• _DATA SECTION_:

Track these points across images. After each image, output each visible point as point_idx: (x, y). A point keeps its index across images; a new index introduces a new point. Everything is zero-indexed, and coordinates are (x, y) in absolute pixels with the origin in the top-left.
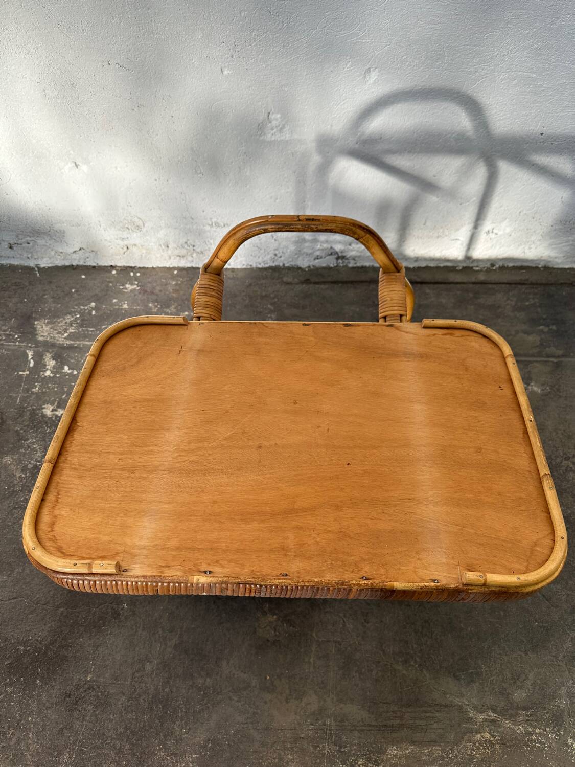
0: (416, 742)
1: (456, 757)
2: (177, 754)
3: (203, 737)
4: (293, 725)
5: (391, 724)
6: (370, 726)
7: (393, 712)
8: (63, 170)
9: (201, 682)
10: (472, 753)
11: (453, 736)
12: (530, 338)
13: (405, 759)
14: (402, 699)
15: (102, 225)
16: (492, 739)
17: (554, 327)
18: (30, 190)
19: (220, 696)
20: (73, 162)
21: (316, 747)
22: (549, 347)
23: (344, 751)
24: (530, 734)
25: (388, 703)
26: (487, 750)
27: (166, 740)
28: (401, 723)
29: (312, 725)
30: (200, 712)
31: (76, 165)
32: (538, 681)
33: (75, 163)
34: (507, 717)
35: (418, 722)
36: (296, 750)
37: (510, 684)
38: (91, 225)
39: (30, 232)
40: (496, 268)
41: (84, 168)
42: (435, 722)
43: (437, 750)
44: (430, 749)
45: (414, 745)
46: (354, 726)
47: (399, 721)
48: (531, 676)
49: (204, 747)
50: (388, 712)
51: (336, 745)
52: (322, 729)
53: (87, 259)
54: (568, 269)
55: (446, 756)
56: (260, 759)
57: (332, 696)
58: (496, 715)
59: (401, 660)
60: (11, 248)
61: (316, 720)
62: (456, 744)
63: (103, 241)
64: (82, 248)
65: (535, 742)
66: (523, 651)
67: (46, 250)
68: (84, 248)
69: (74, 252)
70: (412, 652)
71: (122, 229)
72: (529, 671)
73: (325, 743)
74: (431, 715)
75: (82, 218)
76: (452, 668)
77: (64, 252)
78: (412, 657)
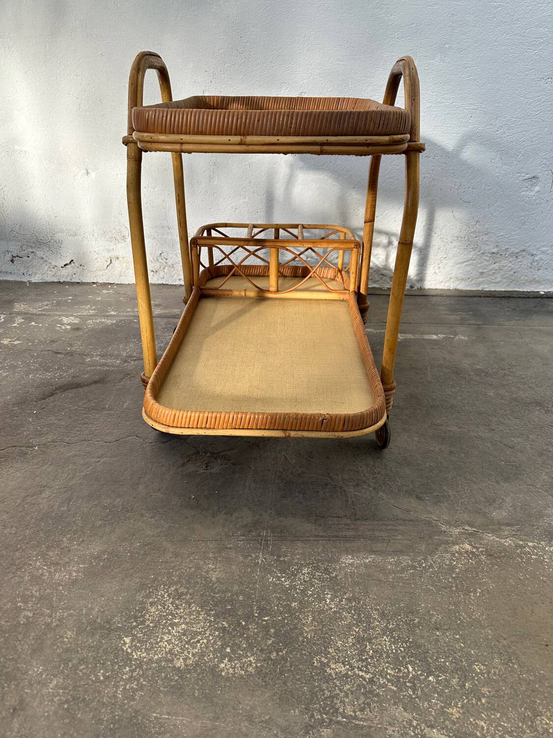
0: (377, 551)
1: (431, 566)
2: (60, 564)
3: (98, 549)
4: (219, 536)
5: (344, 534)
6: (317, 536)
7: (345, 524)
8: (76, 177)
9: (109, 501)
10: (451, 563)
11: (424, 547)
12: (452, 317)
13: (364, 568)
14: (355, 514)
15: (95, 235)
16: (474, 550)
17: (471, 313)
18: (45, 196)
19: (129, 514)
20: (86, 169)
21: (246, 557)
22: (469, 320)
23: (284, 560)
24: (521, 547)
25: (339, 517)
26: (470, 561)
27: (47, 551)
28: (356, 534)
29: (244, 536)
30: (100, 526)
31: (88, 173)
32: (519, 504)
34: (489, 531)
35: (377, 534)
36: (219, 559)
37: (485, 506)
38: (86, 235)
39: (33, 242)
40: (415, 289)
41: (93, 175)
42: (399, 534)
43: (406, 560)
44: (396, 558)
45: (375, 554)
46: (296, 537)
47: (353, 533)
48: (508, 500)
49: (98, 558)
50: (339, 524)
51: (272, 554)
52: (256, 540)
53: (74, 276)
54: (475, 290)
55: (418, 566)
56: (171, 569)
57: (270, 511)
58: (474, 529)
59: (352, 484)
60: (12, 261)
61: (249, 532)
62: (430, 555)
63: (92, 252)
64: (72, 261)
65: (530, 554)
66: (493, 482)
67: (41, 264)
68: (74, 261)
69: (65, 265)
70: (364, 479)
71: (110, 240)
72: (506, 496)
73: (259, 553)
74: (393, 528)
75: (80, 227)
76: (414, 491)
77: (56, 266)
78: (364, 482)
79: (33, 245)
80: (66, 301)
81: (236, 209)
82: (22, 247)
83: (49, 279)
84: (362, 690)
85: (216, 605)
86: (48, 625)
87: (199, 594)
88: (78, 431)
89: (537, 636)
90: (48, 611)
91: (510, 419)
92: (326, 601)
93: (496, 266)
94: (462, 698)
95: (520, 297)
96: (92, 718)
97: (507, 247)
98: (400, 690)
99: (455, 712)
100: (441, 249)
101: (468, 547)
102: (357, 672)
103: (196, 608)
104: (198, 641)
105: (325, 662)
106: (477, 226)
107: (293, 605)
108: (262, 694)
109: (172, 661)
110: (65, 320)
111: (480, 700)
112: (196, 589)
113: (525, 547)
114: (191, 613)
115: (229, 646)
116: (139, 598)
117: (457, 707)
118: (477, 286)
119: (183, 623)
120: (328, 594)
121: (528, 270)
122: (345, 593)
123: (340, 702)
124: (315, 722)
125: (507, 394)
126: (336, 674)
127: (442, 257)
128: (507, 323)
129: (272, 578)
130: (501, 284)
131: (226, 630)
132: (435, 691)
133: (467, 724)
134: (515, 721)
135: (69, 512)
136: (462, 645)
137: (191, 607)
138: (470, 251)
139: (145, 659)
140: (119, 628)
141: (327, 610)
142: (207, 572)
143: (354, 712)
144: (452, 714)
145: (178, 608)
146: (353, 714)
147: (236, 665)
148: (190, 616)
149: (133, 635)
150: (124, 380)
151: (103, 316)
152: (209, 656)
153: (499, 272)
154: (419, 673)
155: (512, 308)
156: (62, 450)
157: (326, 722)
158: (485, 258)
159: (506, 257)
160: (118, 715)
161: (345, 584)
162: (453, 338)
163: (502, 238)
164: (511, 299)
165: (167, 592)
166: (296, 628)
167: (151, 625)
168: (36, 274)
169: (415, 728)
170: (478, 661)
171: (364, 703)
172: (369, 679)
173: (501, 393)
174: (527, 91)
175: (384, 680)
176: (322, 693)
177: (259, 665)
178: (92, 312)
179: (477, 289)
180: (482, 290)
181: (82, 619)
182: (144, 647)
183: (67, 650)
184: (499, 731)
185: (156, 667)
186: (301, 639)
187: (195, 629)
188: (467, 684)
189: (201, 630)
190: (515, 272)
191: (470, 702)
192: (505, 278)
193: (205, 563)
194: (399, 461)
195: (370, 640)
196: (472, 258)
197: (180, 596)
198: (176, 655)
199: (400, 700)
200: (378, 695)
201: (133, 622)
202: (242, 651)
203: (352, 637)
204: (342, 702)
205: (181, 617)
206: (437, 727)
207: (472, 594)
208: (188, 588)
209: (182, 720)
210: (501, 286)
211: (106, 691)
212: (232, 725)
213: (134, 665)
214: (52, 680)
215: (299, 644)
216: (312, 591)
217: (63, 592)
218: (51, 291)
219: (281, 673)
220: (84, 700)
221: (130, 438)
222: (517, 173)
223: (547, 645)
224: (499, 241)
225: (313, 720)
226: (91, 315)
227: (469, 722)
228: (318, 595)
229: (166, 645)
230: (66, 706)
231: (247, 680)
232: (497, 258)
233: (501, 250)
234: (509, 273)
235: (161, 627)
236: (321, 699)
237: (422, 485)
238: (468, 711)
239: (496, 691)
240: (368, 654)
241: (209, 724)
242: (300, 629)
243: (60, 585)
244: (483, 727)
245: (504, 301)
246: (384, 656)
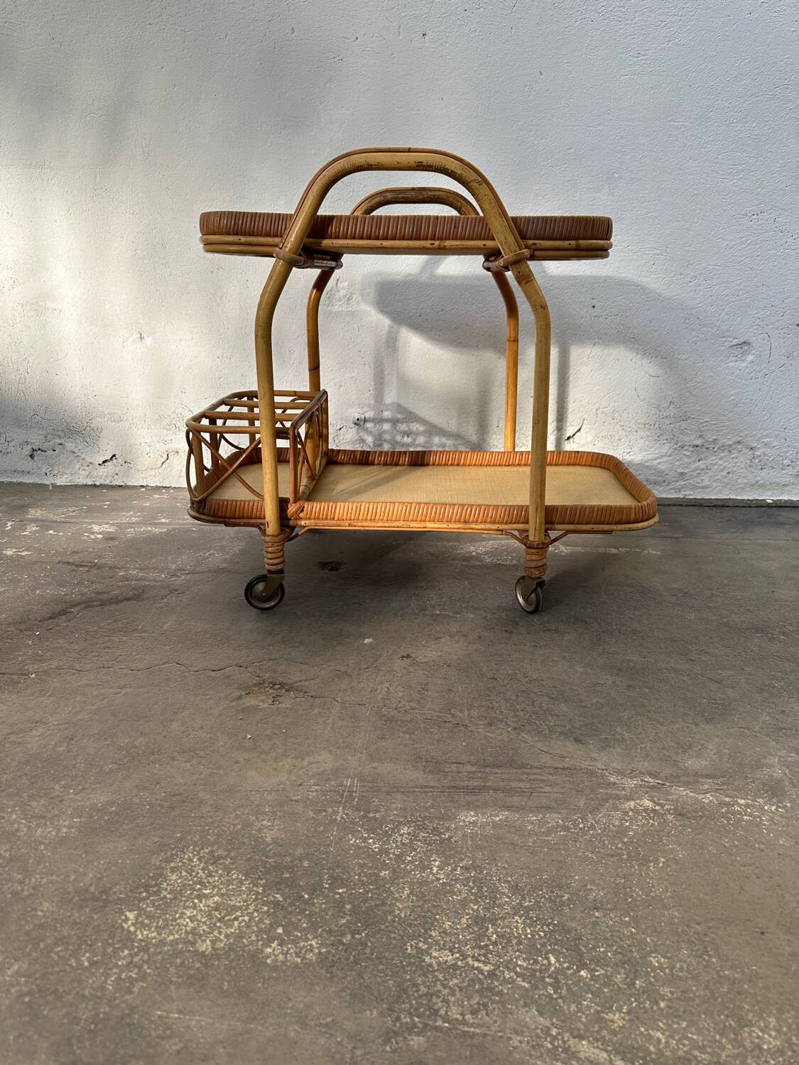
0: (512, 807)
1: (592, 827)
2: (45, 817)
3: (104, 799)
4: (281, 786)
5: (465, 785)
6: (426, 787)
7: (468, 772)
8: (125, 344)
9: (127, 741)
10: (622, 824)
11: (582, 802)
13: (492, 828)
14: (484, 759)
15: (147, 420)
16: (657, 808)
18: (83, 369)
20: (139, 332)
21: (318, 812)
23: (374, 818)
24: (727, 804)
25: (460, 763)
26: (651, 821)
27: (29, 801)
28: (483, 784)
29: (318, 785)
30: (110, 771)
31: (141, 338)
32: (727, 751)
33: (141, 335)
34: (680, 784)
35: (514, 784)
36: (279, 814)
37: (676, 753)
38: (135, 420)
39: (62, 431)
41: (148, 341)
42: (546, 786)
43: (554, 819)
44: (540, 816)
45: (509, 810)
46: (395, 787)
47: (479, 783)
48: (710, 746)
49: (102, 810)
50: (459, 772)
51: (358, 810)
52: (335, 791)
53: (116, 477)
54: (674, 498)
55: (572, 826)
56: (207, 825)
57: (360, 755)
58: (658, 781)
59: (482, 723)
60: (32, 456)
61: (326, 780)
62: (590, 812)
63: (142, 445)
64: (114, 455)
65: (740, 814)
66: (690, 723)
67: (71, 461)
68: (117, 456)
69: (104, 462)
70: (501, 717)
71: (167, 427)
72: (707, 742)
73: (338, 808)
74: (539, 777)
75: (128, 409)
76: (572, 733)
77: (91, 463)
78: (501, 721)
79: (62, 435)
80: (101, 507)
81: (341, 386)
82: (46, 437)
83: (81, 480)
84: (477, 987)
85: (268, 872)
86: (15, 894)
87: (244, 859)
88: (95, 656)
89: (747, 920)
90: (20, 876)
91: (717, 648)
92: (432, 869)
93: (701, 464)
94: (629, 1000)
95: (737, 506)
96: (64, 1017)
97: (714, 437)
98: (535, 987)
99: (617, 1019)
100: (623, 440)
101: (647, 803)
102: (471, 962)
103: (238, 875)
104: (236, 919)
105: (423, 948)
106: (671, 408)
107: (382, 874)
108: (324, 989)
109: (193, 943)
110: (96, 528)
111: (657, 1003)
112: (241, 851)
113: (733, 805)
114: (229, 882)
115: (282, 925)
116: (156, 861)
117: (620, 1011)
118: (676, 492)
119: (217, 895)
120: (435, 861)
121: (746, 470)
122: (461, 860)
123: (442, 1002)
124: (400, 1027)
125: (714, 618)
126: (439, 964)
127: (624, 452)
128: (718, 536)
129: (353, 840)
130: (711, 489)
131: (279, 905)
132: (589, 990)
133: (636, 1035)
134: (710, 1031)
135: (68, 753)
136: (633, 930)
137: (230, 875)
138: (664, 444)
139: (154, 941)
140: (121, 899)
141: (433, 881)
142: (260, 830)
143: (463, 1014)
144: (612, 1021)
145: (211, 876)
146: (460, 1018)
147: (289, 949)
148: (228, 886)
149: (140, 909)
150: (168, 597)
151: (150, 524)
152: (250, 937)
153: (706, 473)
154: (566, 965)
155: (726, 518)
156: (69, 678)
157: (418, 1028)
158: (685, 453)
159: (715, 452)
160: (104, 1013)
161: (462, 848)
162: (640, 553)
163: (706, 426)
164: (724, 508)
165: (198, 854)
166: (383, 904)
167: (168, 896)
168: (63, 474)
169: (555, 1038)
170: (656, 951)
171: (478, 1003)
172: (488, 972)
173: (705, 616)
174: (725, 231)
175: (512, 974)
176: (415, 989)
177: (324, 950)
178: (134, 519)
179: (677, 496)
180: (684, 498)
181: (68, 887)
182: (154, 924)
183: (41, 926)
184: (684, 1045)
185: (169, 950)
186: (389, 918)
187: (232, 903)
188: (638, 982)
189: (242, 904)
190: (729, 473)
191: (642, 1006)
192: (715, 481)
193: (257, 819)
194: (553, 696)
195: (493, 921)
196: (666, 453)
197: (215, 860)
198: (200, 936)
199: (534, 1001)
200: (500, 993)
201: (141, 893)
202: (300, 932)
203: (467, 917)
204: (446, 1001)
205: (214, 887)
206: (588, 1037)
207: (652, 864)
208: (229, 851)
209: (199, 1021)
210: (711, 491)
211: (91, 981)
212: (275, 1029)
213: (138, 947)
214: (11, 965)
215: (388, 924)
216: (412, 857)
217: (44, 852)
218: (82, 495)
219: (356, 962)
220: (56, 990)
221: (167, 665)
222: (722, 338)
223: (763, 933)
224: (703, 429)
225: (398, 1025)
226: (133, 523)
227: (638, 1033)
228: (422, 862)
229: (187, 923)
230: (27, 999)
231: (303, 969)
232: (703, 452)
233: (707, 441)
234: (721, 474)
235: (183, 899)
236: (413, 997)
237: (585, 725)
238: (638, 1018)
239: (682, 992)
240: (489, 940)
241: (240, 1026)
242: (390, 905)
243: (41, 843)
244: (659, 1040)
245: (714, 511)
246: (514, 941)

==

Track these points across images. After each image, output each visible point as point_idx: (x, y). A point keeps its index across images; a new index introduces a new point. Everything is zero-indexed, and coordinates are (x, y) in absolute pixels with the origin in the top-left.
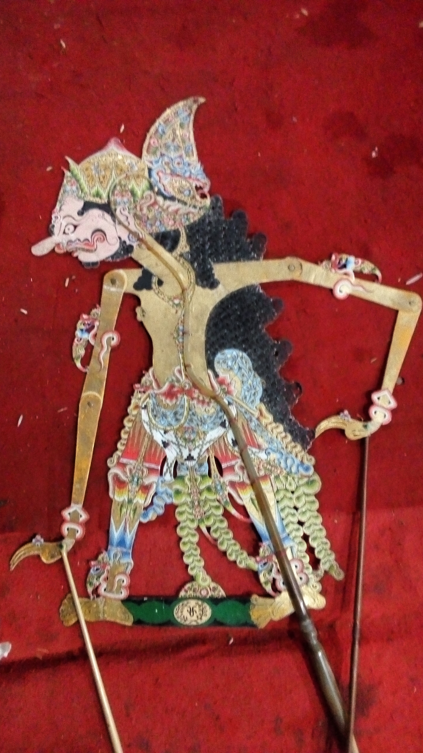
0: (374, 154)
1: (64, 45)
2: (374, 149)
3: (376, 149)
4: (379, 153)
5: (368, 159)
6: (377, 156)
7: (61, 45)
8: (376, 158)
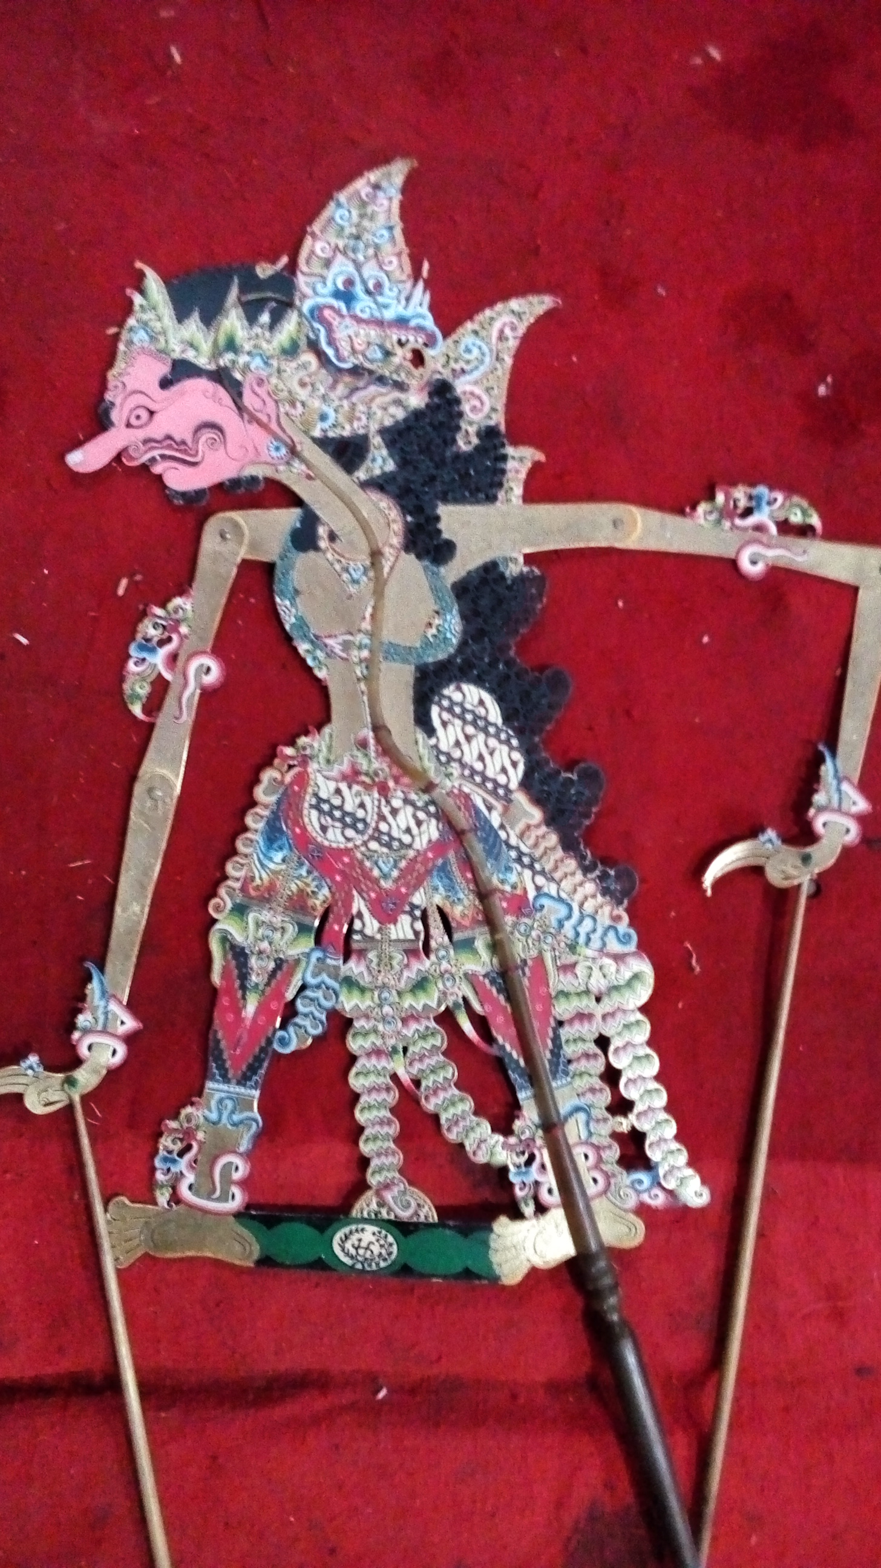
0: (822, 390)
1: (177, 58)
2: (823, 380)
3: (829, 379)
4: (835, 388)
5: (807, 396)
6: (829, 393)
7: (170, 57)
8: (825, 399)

• _WORK TO BE COMPLETED_: Please rewrite the records from the line with "79: (33, 245)" up to and including the line with "106: (477, 226)", changing "(496, 266)" to "(498, 262)" and leaving everything else the same.

• _SOLUTION FOR THIS TASK_:
79: (33, 245)
80: (66, 301)
81: (236, 209)
82: (22, 247)
83: (49, 279)
84: (362, 690)
85: (216, 605)
86: (48, 625)
87: (199, 594)
88: (78, 431)
89: (537, 636)
90: (48, 611)
91: (510, 419)
92: (326, 601)
93: (498, 262)
94: (462, 698)
95: (520, 297)
96: (92, 718)
97: (507, 247)
98: (400, 690)
99: (455, 712)
100: (441, 249)
101: (468, 547)
102: (357, 672)
103: (196, 608)
104: (198, 641)
105: (325, 662)
106: (477, 226)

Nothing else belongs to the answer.